Launch the ‘Quick Dev’ environment.
$ cd metron-deployment/vagrant/quick-dev-platform/ $ ./run.sh
After the environment has been deployed, then login to the host.
$ vagrant ssh $ sudo su - $ cd /usr/metron/0.2.1BETA/
Create a table within HBase that will store the profile data. The table name and column family must match the Profiler topology configuration stored at /usr/metron/0.2.1BETA/config/profiler.properties
.
$ /usr/hdp/current/hbase-client/bin/hbase shell hbase(main):001:0> create 'profiler', 'P'
Shorten the flush intervals to more immediately see results. Edit the Profiler topology properties located at /usr/metron/0.2.1BETA/config/profiler.properties
. Alter the following two properties.
profiler.period.duration=30 profiler.period.duration.units=SECONDS profiler.hbase.flush.interval.seconds=5
Create the Profiler definition in a file located at /usr/metron/0.2.1BETA/config/zookeeper/profiler.json
. The following JSON will create a profile that simply counts the number of messages.
{ "profiles": [ { "profile": "test", "foreach": "ip_src_addr", "onlyif": "true", "init": { "sum": 0 }, "update": { "sum": "sum + 1" }, "result": "sum" } ] }
Upload the Profiler definition to Zookeeper.
$ bin/zk_load_configs.sh -m PUSH -i config/zookeeper/ -z node1:2181
Start the Profiler topology.
bin/start_profiler_topology.sh
Ensure that test messages are being sent to the Profiler's input topic in Kafka. The Profiler will consume messages from the inputTopic
in the Profiler definition.
Check the HBase table to validate that the Profiler is working.
$ /usr/hdp/current/hbase-client/bin/hbase shell hbase(main):001:0> count 'profiler'
ProfileMeasurement
- Represents a single data point within a Profile. A Profile is effectively a time series.

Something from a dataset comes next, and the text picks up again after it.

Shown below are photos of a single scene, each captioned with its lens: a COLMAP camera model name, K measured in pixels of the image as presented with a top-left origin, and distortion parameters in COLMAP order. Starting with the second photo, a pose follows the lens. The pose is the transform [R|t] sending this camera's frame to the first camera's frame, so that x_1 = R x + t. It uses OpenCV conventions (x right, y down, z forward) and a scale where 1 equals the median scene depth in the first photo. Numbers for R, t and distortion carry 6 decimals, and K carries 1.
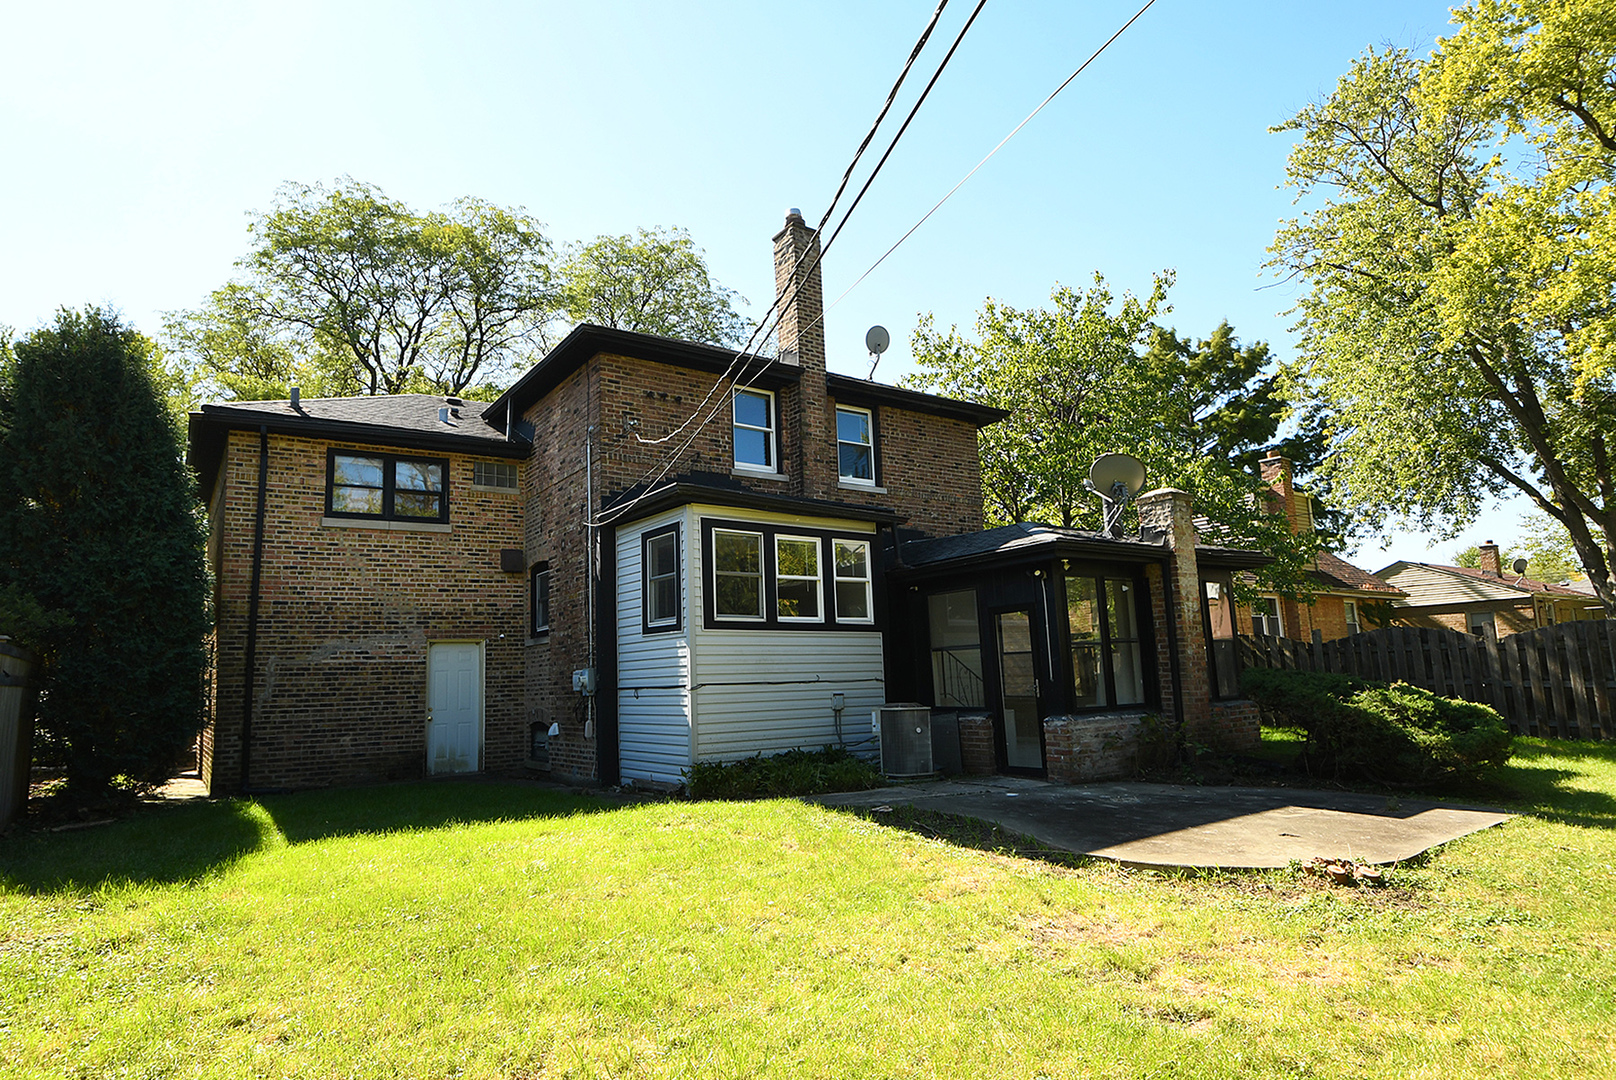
lens RADIAL K [[855.1, 0, 808.0], [0, 855.1, 540.0], [0, 0, 1]] dist [0.003457, -0.000404]
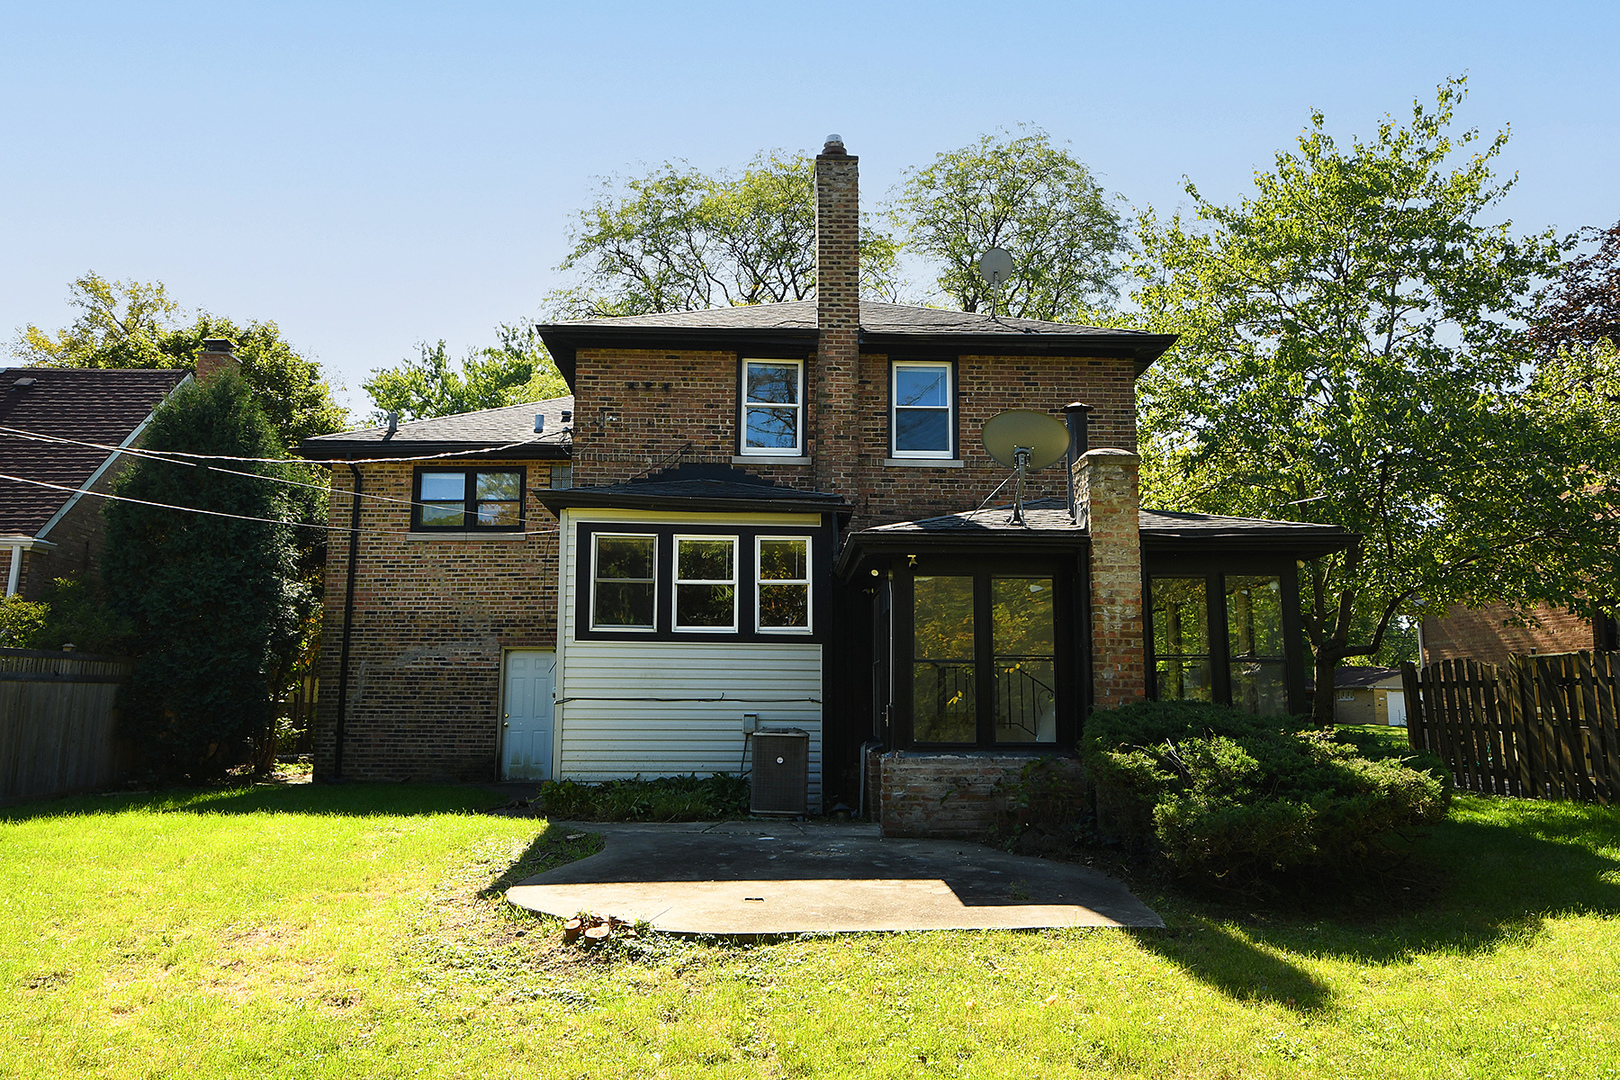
lens RADIAL K [[1100.6, 0, 811.1], [0, 1100.6, 531.7], [0, 0, 1]] dist [0.003652, 0.002309]
pose [[0.866181, -0.043313, -0.497850, 0.573417], [0.050737, 0.998711, 0.001388, -0.003811], [0.497148, -0.026462, 0.867262, 0.057290]]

To this end a Profile is composed of many ProfileMeasurement values which in aggregate form a time series.
ProfilePeriod
- The Profiler captures one ProfileMeasurement
each ProfilePeriod
. A ProfilePeriod
will occur at fixed, deterministic points in time. This allows for efficient retrieval of profile data.
RowKeyBuilder
- Builds row keys that can be used to read or write profile data to HBase.
ColumnBuilder
- Defines the columns of data stored with a profile measurement.
ProfileHBaseMapper
- Defines for the HBaseBolt
how profile measurements are stored in HBase. This class leverages a RowKeyBuilder
and ColumnBuilder
.
The Profiler is implemented as a Storm topology using the following bolts and spouts.
KafkaSpout
- A spout that consumes messages from a single Kafka topic. In most cases, the Profiler topology will consume messages from the indexing
topic. This topic contains fully enriched messages that are ready to be indexed. This ensures that profiles can take advantage of all the available data elements.
ProfileSplitterBolt
- The bolt responsible for filtering incoming messages and directing each to the one or more downstream bolts that are responsible for building a profile. Each message may be needed by 0, 1 or even many profiles. Each emitted tuple contains the ‘resolved’ entity name, the profile definition, and the input message.
ProfileBuilderBolt
- This bolt maintains all of the state required to build a profile. When the window period expires, the data is summarized as a ProfileMeasurement
, all state is flushed, and the ProfileMeasurement
is emitted. Each instance of this bolt is responsible for maintaining the state for a single Profile-Entity pair.
HBaseBolt
- A bolt that is responsible for writing to HBase. Most profiles will be flushed every 15 minutes or so. If each ProfileBuilderBolt
were responsible for writing to HBase itself, there would be little to no opportunity to optimize these writes. By aggregating the writes from multiple Profile-Entity pairs these writes can be batched, for example.